> [Supplied passage]:

The operation unit 806 is constituted, for example, by a touch
sensor that outputs a control signal according to a position of a
touch. The operation unit 806 may be constituted as a touch panel
obtained by combining the touch sensor and a liquid-crystal display
included in the display unit 807 described below.
[0055] The display unit 807 is an exemplary display section, and is
constituted, for example, by a liquid-crystal display. The display
unit 807 displays information about the multifunction device 800
under control of the CPU 802. The display unit 807 displays a menu
screen referred to by a user when the user operates the
multifunction device 800. That is, a combination of the
above-described operation unit 806 and the display unit 807
functions as a user interface unit of the multifunction device
800.
[0056] The image reading unit 808 including a so-called scanner
device optically reads an image on a document that has been set,
and generates a read image (image data). As a system of reading an
image, for example, a charge coupled device (CCD) system or a
contact image sensor (CIS) system is used. The CCD system is a
system in which reflected light obtained by reflecting light
emitted from a light source to a document is reduced by using a
lens and is received by CCDs. The CIS system is a system in which
reflected light obtained by reflecting light that is sequentially
emitted from a light emitting diode (LED) light source to a
document is received by a CIS.

> [Tasks to complete]:
[1] In the multifunction device passage, what kind of light source does the CIS system use to emit light onto a document?
[2] Proceed with the multifunction device passage, starting right after its last sentence.
The material that comes next is taken from a separate source.

Records of spatial reasoning questions:
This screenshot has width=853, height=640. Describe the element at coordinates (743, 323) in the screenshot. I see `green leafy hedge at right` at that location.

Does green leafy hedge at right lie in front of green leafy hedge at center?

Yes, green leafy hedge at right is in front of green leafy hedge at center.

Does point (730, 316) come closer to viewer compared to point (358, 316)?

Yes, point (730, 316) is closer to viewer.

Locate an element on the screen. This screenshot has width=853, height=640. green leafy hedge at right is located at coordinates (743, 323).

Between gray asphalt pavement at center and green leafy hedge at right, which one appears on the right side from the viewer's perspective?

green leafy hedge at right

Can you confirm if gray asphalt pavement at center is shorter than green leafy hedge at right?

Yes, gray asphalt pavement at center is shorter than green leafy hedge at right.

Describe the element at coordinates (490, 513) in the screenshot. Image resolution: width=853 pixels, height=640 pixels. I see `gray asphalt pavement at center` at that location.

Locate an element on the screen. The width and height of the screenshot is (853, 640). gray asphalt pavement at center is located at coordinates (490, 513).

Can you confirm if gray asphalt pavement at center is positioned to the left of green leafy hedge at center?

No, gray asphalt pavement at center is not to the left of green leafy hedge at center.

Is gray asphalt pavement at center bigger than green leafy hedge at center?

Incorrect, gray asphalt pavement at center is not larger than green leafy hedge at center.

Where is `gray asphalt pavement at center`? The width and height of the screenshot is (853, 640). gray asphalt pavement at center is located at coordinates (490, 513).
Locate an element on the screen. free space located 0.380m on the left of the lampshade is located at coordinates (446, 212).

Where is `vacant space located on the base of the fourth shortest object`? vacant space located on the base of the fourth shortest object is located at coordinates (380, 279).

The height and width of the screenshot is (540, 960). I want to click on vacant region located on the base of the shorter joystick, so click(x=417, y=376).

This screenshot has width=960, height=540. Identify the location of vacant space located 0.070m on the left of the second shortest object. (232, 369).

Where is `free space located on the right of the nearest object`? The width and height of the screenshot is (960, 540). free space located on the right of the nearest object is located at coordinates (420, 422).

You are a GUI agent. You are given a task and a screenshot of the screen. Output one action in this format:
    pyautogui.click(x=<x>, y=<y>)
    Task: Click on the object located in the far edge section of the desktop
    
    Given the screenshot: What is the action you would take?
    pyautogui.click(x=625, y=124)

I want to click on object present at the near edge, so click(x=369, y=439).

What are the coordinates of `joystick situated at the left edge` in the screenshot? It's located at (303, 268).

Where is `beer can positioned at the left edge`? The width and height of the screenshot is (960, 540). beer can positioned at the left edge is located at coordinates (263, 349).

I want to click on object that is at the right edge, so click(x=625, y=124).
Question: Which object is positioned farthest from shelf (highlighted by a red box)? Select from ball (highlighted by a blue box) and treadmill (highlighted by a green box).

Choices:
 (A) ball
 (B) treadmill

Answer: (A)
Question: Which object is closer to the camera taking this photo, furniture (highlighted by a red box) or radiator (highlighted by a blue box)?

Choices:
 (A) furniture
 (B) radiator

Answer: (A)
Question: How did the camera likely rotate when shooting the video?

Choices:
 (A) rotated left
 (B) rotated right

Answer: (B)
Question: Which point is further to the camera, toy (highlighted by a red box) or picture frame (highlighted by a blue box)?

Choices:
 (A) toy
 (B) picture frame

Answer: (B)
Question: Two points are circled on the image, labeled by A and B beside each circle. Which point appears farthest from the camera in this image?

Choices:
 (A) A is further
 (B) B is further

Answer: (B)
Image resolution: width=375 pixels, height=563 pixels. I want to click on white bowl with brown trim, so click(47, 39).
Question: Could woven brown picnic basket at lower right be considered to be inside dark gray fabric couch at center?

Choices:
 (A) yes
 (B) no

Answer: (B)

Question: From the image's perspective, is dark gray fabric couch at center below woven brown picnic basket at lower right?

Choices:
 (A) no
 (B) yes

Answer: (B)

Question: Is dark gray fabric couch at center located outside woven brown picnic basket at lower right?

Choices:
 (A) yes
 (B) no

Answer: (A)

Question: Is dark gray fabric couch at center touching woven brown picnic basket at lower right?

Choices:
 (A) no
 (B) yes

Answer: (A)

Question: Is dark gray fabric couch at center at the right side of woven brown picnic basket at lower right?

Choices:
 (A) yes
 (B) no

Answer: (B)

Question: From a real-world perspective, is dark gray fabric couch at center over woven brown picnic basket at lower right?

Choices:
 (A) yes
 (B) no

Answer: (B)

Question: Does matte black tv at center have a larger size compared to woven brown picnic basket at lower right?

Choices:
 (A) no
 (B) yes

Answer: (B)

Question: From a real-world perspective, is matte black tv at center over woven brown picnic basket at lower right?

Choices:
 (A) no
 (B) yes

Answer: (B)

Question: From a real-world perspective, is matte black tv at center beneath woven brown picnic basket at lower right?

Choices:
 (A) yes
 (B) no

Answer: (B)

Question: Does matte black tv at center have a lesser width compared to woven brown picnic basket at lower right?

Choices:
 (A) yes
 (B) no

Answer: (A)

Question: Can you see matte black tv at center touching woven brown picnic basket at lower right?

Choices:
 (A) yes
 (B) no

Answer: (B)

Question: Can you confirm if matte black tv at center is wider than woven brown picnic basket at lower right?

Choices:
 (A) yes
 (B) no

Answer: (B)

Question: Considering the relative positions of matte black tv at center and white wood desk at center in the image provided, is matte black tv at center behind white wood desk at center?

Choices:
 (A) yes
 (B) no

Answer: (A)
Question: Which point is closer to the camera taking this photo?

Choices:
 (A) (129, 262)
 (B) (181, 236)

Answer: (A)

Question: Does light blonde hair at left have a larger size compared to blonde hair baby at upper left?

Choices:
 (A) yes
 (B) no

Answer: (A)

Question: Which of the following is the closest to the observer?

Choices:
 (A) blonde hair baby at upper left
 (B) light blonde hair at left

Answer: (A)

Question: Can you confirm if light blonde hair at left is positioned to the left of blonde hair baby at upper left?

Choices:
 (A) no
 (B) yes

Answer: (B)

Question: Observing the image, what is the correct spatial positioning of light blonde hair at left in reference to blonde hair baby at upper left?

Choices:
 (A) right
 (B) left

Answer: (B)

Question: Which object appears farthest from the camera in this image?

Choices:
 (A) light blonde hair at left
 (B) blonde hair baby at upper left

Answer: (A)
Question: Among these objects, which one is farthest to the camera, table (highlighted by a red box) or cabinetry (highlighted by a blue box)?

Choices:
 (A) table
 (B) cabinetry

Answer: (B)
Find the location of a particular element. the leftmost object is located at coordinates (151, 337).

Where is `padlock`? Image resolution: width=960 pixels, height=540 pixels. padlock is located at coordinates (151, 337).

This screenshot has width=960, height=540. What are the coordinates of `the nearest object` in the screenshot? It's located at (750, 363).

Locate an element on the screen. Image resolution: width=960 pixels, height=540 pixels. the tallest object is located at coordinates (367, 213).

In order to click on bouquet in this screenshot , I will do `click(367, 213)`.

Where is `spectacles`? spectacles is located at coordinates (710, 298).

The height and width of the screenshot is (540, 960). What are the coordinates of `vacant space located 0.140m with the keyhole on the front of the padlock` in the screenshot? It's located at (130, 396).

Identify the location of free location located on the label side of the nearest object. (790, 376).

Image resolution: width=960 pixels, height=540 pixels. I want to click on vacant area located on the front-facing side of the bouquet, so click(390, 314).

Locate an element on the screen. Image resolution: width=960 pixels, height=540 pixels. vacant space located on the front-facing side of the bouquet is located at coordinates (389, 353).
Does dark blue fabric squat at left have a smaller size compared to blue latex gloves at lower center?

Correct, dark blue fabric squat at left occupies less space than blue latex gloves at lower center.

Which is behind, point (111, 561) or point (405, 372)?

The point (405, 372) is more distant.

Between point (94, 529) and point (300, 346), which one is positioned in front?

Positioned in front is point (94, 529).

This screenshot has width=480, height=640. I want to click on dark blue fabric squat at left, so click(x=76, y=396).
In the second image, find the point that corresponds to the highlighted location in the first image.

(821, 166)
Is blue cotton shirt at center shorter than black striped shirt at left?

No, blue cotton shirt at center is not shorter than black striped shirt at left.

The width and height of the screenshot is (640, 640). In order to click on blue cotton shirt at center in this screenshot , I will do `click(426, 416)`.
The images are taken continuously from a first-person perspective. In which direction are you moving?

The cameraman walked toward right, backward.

> [The replies]:
[1] A light emitting diode (LED) light source.

[2]
[0057] The image forming unit 809 that is an exemplary image
forming section forms an image based on image data by using image
forming material on a sheet of paper that is exemplary recording
material. As a system of forming an image on recording material,
for example, an electrophotographic system in which toner attached
to a photoreceptor is transferred to recording material so that an
image is formed, an inkjet system in which ink is ejected onto
recording material so that an image is formed, or the like is
used.
[0058] The communication unit 810 includes a network interface for
connection with the terminal apparatuses 200 over the network 300.
As described with reference to FIG. 2, a network adapter, a
wireless communication module, and the like are provided as an
exemplary network interface (not illustrated). The communication
unit 810 includes a communication module for fax communication and
the like. The communication unit 810 may include a module for
communication using the LTE or the 3G.
[0059] The image processor 811 includes a processor that is a
computing section and a work memory, and performs image processing,
such as color correction and tone correction, on an image
represented by image data. The CPU 802 of the controller 60 may be
also used as the processor, and the RAM 804 of the controller 60
may be also used as the work memory.
[0060] The storage unit 805 that is an exemplary memory includes,
for example, a storage device such as a hard disk device. The
storage unit 805 stores image data such as a read image generated
by the image reading unit 808. The storage unit 805 according to
the exemplary embodiment stores information for connecting the
multifunction device 800 to the terminal apparatuses 200.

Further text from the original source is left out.